PASSAGE FOR REVIEW:
○ ○ ○ ○

In the margins of the NY Times article, a reader opinion from "Paul" is pulled out that cries, "Are we training thinkers in our colleges or gadget users?" I understand the feeling behind this. But I think this false dualism is beyond the point, because our thinkers in the classroom are already gadget users; our gadget users already are thinkers. The challenge of the modern teacher is to synthesize these tools with the way people think (just as we might teach penmanship in early education, so that students can use the technology of the ink pen). These are tools that students use in their everyday lives, and they'll be expected to use them well in the workplace after college.

I received this article as I was revising my syllabi for the term (that begins on Monday), and it caused me to reflect a little bit on how I treat portable electronic devices in the classroom. We're not giving away iPhones at our college, and I'm not changing my classroom into a "gizmo training" place, but the campus is evolving into a more wireless-friendly space. Between classes, I see virtually every student in the hallway working on their cell phones or portable game systems. The culture has shifted, but education and much of the subject matter we teach remains timeless.

It's easy to be reactionary or even live in denial. I'm as guilty as anyone. I have been brash about not allowing these elements to become distractions in my classroom, often demanding students to focus on the class and not their gizmos. In the past, I've order students to turn their cell phones to silent ring mode, and I have almost always told any students I see working with devices to shut them off. I have never really articulated my policies about this, other than orally when I spot an offense (say, a student starts texting during another student's presentation), simply because it seemed like common sense and common courtesy for people not to interrupt or ignore one another during a classroom activity or lecture.

○ ○ ○ ○

Dataset entries
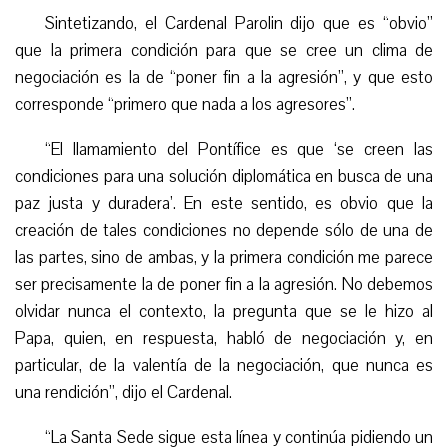
Sintetiza
ndo, el Cardenal Parolin dijo que es “obvio”
que la primera condición para que se cree un clima de
negociación es la de “poner fin a la agresión”, y que esto
corresponde “
primero que nada a los agresores”.
“
El llamamiento del Pontífice es que ‘se creen las
condiciones para una solución diplomática en busca de una
paz justa y duradera’. En este sentido, es obvio que la
creación de tales condiciones no depende sólo de una de
las partes, sino de ambas, y la primera condición me parece
ser precisamente la de poner fin a la agresión. No debemos
olvidar nunca el contexto, la pregunta que se le hizo al
Papa, quien, en respuesta, habló de negociación y, en
particular, de la valentía de la negociación, que nunca es
una rendición”, dijo el Cardenal.
“
La Santa Sede sigue esta línea y continúa pidiendo un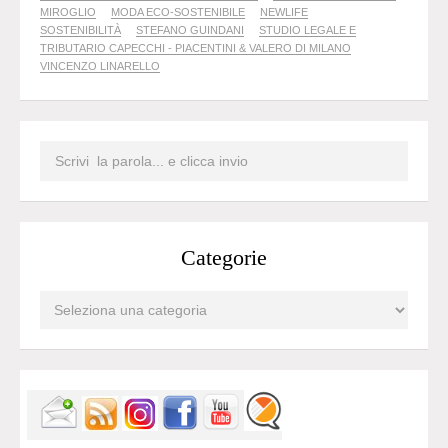
MIROGLIO
MODA ECO-SOSTENIBILE
NEWLIFE
SOSTENIBILITÀ
STEFANO GUINDANI
STUDIO LEGALE E
TRIBUTARIO CAPECCHI - PIACENTINI & VALERO DI MILANO
VINCENZO LINARELLO
Categorie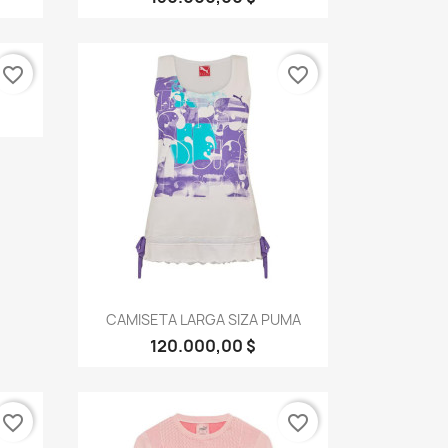
favorite_border
favorite_border
Vista rápida

CAMISETA LARGA SIZA PUMA
120.000,00 $
favorite_border
favorite_border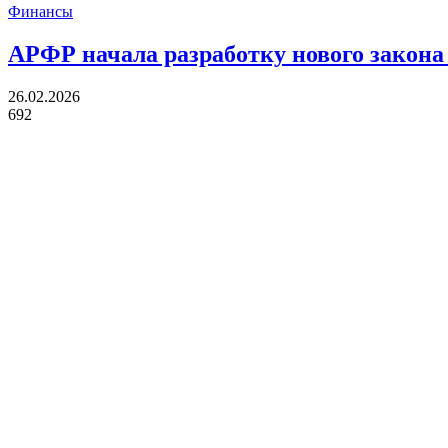
Финансы
АРФР начала разработку нового закона
26.02.2026
692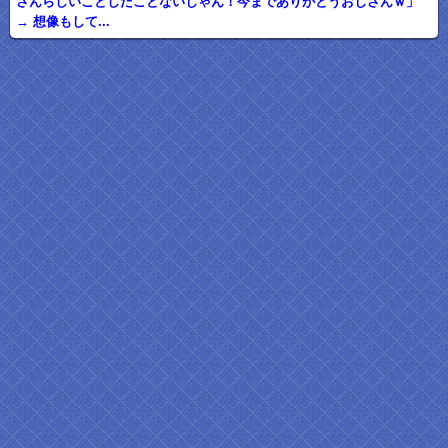
さんらしいことしたことないじゃん！今までありがとうおじさんｗ」
→ 想像もして...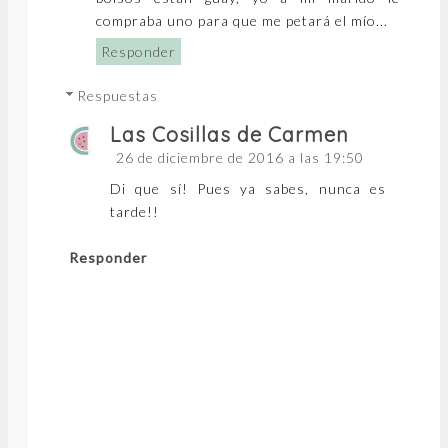
compraba uno para que me petará el mío...
Responder
Respuestas
Las Cosillas de Carmen
26 de diciembre de 2016 a las 19:50
Di que sí! Pues ya sabes, nunca es
tarde!!
Responder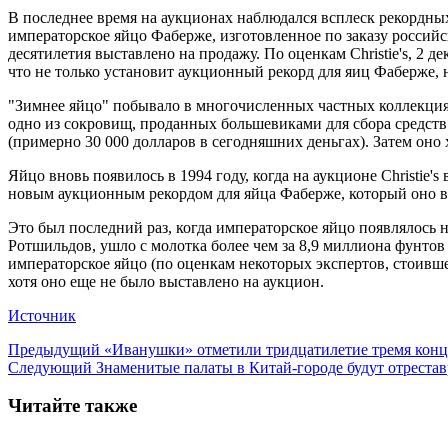
В последнее время на аукционах наблюдался всплеск рекордных
императорское яйцо Фаберже, изготовленное по заказу российс
десятилетия выставлено на продажу. По оценкам Christie's, 2 
что не только установит аукционный рекорд для яиц Фаберже, 
"Зимнее яйцо" побывало в многочисленных частных коллекциях 
одно из сокровищ, проданных большевиками для сбора средств д
(примерно 30 000 долларов в сегодняшних деньгах). Затем оно 
Яйцо вновь появилось в 1994 году, когда на аукционе Christie'
новым аукционным рекордом для яйца Фаберже, который оно вно
Это был последний раз, когда императорское яйцо появлялось 
Ротшильдов, ушло с молотка более чем за 8,9 миллиона фунтов
императорское яйцо (по оценкам некоторых экспертов, стоивше
хотя оно еще не было выставлено на аукцион.
Источник
Предыдущий
«Иванушки» отметили тридцатилетие тремя конц
Следующий
Знаменитые палаты в Китай-городе будут отреста
Читайте также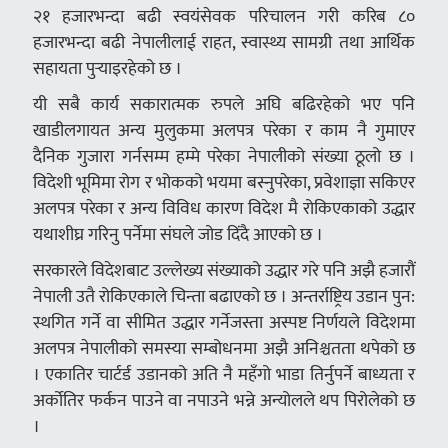
२१ हजारभन्दा बढी स्वयंसेवक परिचालन गरी करिब ८०
हजारभन्दा बढी नेपालीलाई राहत, स्वास्थ्य सामग्री तथा आर्थिक
सहायता पुर्‍याइरहेको छ ।
यी सबै कार्य सकारात्मक रुपले अघि बढिरहेको भए पनि
खाडीलगायत अन्य मुलुकमा अलपत्र परेका र काम नै गुमाएर
दैनिक गुजारा गर्नसम्म हम्मे परेका नेपालीको संख्या ठूलो छ ।
विदेशी भूमिमा रोग र भोकको भयमा बस्नुपरेका, प्रवेशाज्ञा सकिएर
अलपत्र परेका र अन्य विविध कारण विदेश मै रोकिएकाको उद्धार
यथाशीघ्र गरिनु पर्नेमा संघले जोड दिंदै आएको छ ।
सरकारले विदेशबाट उल्लेख्य संख्याको उद्धार गरे पनि अझै हजारौं
नेपाली उतै रोकिएकाले चिन्ता बढाएको छ । अन्तर्राष्ट्रिय उडान पुन:
स्थगित गर्ने वा सीमित उद्धार गर्नेजस्ता अस्पष्ट निर्णयले विदेशमा
अलपत्र नेपालीको समस्या सम्बोधनमा अझै अनिश्चतता थपेको छ
। एकातिर चार्टर्ड उडानको अति नै महँगो भाडा तिर्नुपर्ने बाध्यता र
अर्कोतिर फर्कन पाउने वा नपाउने भन्ने अन्योलले थप पिरोलेको छ
।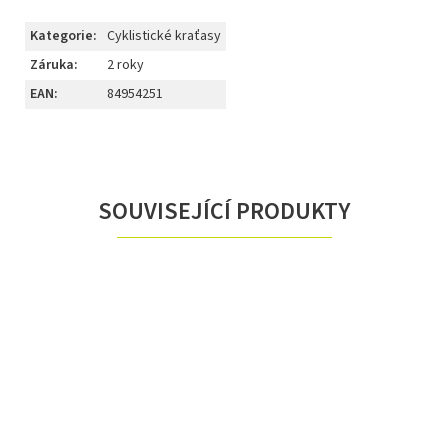
Kategorie
:
Cyklistické kraťasy
Záruka
:
2 roky
EAN
:
84954251
SOUVISEJÍCÍ PRODUKTY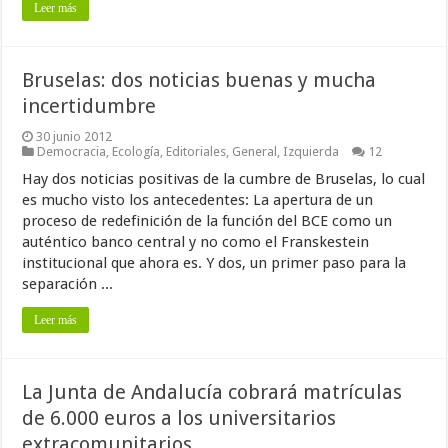
Leer más
Bruselas: dos noticias buenas y mucha
incertidumbre
30 junio 2012
Democracia
,
Ecología
,
Editoriales
,
General
,
Izquierda
12
Hay dos noticias positivas de la cumbre de Bruselas, lo cual
es mucho visto los antecedentes: La apertura de un
proceso de redefinición de la función del BCE como un
auténtico banco central y no como el Franskestein
institucional que ahora es. Y dos, un primer paso para la
separación ...
Leer más
La Junta de Andalucía cobrará matrículas
de 6.000 euros a los universitarios
extracomunitarios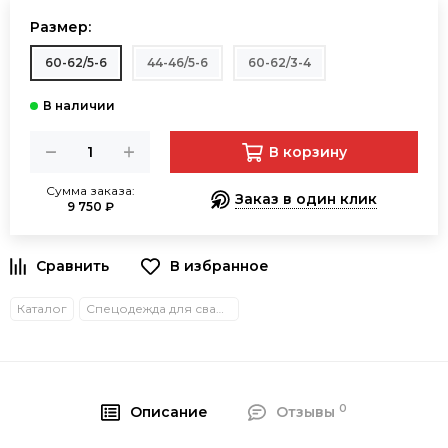
Размер:
60-62/5-6
44-46/5-6
60-62/3-4
В корзину
Сумма заказа:
Заказ в один клик
9 750 ₽
В избранное
Каталог
Спецодежда для сварщиков летняя
0
Описание
Отзывы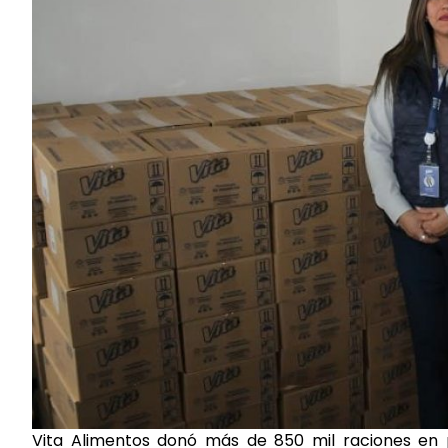
Vita Alimentos donó más de 850 mil raciones en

○ ○ ○ ○

WORK TO COMPLETE:
• a. In the passage on classroom devices, what was the author revising when the article arrived?
• b. From the passage on classroom devices, quote the part that opens with the words containing "In the margins" and closes with "workplace after college.".

SOLUTIONS TO EACH TASK:
• a. The author was revising the syllabi for the term that begins on Monday.

• b.
In the margins of the NY Times article, a reader opinion from "Paul" is pulled out that cries, "Are we training thinkers in our colleges or gadget users?" I understand the feeling behind this. But I think this false dualism is beyond the point, because our thinkers in the classroom are already gadget users; our gadget users already are thinkers. The challenge of the modern teacher is to synthesize these tools with the way people think (just as we might teach penmanship in early education, so that students can use the technology of the ink pen). These are tools that students use in their everyday lives, and they'll be expected to use them well in the workplace after college.